What is required: Repeat every line of all the records below word for word.

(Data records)
_ _ _ _
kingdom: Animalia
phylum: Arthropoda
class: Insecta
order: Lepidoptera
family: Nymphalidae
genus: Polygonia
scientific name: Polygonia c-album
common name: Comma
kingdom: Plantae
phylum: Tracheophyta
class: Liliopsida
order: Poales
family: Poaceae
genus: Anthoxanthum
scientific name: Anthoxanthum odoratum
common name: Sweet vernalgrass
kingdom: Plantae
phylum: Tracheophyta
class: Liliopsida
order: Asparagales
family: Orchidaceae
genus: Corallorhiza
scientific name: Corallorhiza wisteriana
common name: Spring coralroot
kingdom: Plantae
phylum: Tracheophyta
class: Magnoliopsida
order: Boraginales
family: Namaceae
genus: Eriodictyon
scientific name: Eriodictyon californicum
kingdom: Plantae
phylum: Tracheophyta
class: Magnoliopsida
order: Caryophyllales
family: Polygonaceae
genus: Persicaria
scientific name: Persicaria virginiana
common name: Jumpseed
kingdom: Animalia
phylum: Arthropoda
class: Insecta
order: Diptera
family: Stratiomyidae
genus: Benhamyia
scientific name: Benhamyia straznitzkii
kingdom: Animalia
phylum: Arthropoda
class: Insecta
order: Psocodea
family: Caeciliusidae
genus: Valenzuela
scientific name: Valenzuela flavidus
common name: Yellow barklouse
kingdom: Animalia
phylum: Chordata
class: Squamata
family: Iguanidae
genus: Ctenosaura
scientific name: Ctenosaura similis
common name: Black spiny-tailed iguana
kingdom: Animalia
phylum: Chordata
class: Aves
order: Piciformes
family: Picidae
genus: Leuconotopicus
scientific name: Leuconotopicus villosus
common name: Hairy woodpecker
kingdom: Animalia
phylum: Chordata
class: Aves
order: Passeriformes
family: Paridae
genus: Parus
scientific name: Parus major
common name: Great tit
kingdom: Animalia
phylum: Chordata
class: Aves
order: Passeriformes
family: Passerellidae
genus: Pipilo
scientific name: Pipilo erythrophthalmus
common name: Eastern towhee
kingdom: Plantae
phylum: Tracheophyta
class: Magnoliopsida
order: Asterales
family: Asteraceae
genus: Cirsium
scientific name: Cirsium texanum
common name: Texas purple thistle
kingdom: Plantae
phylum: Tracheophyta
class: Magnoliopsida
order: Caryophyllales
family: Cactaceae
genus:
_ _ _ _
Response to this task:
kingdom: Animalia
phylum: Arthropoda
class: Insecta
order: Lepidoptera
family: Nymphalidae
genus: Polygonia
scientific name: Polygonia c-album
common name: Comma
kingdom: Plantae
phylum: Tracheophyta
class: Liliopsida
order: Poales
family: Poaceae
genus: Anthoxanthum
scientific name: Anthoxanthum odoratum
common name: Sweet vernalgrass
kingdom: Plantae
phylum: Tracheophyta
class: Liliopsida
order: Asparagales
family: Orchidaceae
genus: Corallorhiza
scientific name: Corallorhiza wisteriana
common name: Spring coralroot
kingdom: Plantae
phylum: Tracheophyta
class: Magnoliopsida
order: Boraginales
family: Namaceae
genus: Eriodictyon
scientific name: Eriodictyon californicum
kingdom: Plantae
phylum: Tracheophyta
class: Magnoliopsida
order: Caryophyllales
family: Polygonaceae
genus: Persicaria
scientific name: Persicaria virginiana
common name: Jumpseed
kingdom: Animalia
phylum: Arthropoda
class: Insecta
order: Diptera
family: Stratiomyidae
genus: Benhamyia
scientific name: Benhamyia straznitzkii
kingdom: Animalia
phylum: Arthropoda
class: Insecta
order: Psocodea
family: Caeciliusidae
genus: Valenzuela
scientific name: Valenzuela flavidus
common name: Yellow barklouse
kingdom: Animalia
phylum: Chordata
class: Squamata
family: Iguanidae
genus: Ctenosaura
scientific name: Ctenosaura similis
common name: Black spiny-tailed iguana
kingdom: Animalia
phylum: Chordata
class: Aves
order: Piciformes
family: Picidae
genus: Leuconotopicus
scientific name: Leuconotopicus villosus
common name: Hairy woodpecker
kingdom: Animalia
phylum: Chordata
class: Aves
order: Passeriformes
family: Paridae
genus: Parus
scientific name: Parus major
common name: Great tit
kingdom: Animalia
phylum: Chordata
class: Aves
order: Passeriformes
family: Passerellidae
genus: Pipilo
scientific name: Pipilo erythrophthalmus
common name: Eastern towhee
kingdom: Plantae
phylum: Tracheophyta
class: Magnoliopsida
order: Asterales
family: Asteraceae
genus: Cirsium
scientific name: Cirsium texanum
common name: Texas purple thistle
kingdom: Plantae
phylum: Tracheophyta
class: Magnoliopsida
order: Caryophyllales
family: Cactaceae
genus:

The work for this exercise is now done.